Encontraréis gentes que os digan: -No creáis en el fatalismo, porque si creéis en él, todo os parecerá inevitable, perderéis el afán del trabajo y os sumiréis en la indiferencia, despreciaréis la fortuna, los honores y las alabanzas; no desearéis adquirir, porque os creeréis sin mérito y sin poder; nadie cultivará el talento y todo morirá por apatía. -No creáis nada de eso, señores, contestaremos a las referidas gentes: siempre tendremos preocupaciones y sentiremos pasiones, porque es nuestro destino estar sometidos a unas y a otras. ñConoceremos perfectamente que no depende de nosotros tener gran mérito y gran talento; como no depende de nosotros tener el cabello espeso y la mano hermosa; estaremos convencidos de que no debemos tener vanidad de nada, y sin embargo, siempre tendremos vanidad.
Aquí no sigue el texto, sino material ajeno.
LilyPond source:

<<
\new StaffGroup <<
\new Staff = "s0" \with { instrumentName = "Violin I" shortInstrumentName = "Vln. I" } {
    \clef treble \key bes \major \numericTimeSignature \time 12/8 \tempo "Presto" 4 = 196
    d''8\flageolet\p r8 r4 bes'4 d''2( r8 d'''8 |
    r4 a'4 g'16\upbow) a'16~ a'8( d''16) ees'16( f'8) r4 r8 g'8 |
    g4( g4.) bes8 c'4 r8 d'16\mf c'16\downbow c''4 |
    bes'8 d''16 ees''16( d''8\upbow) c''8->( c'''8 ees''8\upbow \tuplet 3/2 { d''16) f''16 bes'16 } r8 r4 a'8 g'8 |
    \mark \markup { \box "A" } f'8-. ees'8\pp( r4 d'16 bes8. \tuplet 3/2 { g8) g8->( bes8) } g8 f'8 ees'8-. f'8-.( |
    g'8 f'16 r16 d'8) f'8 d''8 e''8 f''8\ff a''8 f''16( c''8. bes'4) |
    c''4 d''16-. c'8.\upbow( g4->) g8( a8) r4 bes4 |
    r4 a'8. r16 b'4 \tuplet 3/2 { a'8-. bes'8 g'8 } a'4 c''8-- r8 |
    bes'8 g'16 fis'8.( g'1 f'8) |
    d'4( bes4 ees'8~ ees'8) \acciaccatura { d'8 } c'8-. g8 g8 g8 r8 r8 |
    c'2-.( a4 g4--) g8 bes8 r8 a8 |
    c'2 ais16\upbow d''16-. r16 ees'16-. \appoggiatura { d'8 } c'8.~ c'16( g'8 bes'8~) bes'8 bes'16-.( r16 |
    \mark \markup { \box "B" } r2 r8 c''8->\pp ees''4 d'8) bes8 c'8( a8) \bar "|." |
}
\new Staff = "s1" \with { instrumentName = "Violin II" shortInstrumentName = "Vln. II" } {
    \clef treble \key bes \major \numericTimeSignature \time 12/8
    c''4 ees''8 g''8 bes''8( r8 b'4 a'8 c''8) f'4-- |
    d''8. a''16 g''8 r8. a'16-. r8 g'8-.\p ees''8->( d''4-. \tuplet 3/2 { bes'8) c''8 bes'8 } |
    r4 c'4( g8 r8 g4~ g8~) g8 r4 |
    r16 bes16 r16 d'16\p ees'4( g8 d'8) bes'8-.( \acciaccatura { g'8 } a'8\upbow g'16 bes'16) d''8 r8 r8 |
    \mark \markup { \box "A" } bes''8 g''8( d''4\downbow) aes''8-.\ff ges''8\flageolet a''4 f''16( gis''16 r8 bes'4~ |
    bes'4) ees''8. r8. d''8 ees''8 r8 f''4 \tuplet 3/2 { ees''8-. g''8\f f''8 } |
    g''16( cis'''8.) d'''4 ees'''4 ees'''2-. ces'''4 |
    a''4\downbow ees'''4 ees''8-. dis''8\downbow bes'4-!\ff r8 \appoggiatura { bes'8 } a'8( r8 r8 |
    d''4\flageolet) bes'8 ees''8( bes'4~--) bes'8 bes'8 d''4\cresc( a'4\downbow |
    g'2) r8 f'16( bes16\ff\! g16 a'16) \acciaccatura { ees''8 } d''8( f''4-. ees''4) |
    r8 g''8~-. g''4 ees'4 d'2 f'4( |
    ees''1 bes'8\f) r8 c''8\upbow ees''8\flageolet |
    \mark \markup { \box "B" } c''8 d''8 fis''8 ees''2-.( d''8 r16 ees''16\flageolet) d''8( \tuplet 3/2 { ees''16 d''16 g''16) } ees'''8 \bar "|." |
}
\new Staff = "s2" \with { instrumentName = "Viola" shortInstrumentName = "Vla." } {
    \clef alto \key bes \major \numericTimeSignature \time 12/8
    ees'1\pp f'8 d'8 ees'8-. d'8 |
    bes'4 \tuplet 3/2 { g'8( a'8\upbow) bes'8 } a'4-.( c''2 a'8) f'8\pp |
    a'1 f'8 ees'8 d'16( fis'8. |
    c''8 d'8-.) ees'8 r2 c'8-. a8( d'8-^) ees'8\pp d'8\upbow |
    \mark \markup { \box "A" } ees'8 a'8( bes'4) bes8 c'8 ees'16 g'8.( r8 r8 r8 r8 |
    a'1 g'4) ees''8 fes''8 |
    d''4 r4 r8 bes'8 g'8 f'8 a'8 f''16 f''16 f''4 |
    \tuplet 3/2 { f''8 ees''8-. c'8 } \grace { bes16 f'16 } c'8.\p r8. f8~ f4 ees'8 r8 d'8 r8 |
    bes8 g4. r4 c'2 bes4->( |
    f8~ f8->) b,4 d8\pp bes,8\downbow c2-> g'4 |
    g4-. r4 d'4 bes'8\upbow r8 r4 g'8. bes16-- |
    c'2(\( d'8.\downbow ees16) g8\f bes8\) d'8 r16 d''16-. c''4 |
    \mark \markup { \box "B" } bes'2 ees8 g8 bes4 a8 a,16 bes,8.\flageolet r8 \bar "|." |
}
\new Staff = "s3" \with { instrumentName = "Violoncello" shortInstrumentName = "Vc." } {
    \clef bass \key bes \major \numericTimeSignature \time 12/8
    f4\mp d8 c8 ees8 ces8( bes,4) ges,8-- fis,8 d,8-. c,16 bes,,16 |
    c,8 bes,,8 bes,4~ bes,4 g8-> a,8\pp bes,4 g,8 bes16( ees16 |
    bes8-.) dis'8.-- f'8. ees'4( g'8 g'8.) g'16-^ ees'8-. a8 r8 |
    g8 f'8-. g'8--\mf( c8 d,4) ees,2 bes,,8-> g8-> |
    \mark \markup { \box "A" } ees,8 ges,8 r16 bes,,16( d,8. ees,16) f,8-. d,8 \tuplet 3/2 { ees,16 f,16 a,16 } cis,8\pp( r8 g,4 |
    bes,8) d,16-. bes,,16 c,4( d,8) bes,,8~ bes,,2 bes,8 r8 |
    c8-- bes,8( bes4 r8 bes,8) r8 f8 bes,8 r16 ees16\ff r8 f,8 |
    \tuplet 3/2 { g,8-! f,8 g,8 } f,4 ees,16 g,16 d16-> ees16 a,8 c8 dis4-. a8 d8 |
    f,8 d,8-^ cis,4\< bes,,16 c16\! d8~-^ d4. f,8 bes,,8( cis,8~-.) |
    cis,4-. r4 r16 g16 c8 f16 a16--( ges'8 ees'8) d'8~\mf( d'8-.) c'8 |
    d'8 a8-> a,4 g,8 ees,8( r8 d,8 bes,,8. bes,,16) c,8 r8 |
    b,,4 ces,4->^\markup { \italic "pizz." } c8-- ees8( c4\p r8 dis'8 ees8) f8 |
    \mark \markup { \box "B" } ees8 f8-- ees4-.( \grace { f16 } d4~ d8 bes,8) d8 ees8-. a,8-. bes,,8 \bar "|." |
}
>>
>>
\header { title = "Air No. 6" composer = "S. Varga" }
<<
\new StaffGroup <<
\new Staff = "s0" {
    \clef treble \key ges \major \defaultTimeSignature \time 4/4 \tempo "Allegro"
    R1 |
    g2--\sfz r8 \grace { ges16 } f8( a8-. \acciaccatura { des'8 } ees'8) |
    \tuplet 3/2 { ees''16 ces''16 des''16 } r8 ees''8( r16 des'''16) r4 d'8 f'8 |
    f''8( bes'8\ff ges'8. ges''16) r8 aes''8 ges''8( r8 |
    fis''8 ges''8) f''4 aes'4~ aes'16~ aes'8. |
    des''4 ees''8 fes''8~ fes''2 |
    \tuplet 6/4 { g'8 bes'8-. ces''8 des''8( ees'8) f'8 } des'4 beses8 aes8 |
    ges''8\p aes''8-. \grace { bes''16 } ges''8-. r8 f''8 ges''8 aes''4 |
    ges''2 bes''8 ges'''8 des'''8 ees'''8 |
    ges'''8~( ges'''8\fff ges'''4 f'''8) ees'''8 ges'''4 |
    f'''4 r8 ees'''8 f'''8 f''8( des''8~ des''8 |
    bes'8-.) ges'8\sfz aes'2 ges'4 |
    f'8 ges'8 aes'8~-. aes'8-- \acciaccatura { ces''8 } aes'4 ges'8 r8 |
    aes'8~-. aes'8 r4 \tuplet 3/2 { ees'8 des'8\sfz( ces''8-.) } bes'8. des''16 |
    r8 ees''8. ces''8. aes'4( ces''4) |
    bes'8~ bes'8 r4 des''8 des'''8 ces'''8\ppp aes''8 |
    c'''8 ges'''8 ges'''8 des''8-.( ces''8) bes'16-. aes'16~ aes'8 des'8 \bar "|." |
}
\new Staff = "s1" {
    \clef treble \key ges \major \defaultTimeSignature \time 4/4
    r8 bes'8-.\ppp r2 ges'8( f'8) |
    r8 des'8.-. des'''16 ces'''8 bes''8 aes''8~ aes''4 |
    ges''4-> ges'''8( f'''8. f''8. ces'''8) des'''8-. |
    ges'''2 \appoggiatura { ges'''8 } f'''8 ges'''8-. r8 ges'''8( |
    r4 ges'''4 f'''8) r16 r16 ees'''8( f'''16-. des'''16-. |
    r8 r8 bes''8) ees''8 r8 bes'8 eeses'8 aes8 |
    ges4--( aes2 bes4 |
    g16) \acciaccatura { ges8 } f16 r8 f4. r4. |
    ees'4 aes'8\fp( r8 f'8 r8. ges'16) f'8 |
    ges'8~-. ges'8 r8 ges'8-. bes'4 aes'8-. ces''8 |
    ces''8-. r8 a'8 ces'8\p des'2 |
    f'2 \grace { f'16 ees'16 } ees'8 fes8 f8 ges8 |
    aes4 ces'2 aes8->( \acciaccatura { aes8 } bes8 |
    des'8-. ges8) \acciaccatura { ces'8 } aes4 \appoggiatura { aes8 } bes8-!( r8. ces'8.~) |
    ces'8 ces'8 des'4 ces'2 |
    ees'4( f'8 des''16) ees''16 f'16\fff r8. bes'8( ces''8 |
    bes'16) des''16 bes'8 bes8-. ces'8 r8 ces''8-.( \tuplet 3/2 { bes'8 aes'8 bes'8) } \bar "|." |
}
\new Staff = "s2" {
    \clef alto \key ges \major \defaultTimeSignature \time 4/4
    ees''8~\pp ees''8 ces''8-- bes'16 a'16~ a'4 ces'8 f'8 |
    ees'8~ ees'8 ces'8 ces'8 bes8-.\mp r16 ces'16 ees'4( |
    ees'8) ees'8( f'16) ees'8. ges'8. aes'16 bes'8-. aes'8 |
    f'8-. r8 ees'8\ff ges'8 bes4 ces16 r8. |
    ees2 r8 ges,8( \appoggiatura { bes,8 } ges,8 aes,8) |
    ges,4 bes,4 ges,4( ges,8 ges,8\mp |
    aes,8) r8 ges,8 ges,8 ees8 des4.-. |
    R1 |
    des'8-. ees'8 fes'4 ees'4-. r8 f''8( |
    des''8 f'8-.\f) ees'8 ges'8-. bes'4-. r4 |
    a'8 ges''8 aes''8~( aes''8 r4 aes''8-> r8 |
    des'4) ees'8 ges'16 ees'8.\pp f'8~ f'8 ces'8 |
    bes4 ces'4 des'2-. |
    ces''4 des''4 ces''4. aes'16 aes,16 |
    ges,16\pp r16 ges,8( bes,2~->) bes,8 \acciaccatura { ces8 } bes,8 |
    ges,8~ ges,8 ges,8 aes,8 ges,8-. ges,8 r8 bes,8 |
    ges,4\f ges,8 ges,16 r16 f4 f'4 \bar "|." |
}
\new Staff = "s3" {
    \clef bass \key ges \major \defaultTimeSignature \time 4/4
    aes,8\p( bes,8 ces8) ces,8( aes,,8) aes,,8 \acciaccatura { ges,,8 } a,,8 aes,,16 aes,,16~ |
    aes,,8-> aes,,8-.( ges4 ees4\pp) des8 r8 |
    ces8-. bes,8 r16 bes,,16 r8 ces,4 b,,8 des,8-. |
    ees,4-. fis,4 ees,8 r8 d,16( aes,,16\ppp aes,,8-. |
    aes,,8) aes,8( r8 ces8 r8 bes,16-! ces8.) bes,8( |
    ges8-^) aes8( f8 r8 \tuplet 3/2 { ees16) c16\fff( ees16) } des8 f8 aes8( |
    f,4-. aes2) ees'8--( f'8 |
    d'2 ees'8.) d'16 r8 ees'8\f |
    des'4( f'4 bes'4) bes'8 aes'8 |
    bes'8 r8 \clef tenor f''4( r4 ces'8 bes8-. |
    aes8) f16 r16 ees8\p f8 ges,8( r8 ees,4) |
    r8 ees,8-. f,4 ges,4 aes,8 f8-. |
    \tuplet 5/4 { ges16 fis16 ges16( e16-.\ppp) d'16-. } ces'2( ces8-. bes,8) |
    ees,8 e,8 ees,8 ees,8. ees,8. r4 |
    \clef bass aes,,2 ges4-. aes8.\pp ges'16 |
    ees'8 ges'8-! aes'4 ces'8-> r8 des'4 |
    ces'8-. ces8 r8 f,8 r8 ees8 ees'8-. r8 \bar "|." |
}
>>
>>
Siento necesariamente la pasión de escribir lo que escribo, y tú sientes la pasión de criticarme. Los dos somos tontos y los dos somos juguetes de destino; tu organización está creada para perjudicar, y la mía para amar la verdad y para publicarla, a pesar de tus críticas.
El búho, que entre ruinas se alimenta con ratones, dijo al ruiseñor: -Deja de cantar en la espesura de los árboles, ven a mi madriguera, y en ella te devoraré. El ruiseñor le respondió: -He nacido para cantar en las ramas de los árboles y para burlarme de ti.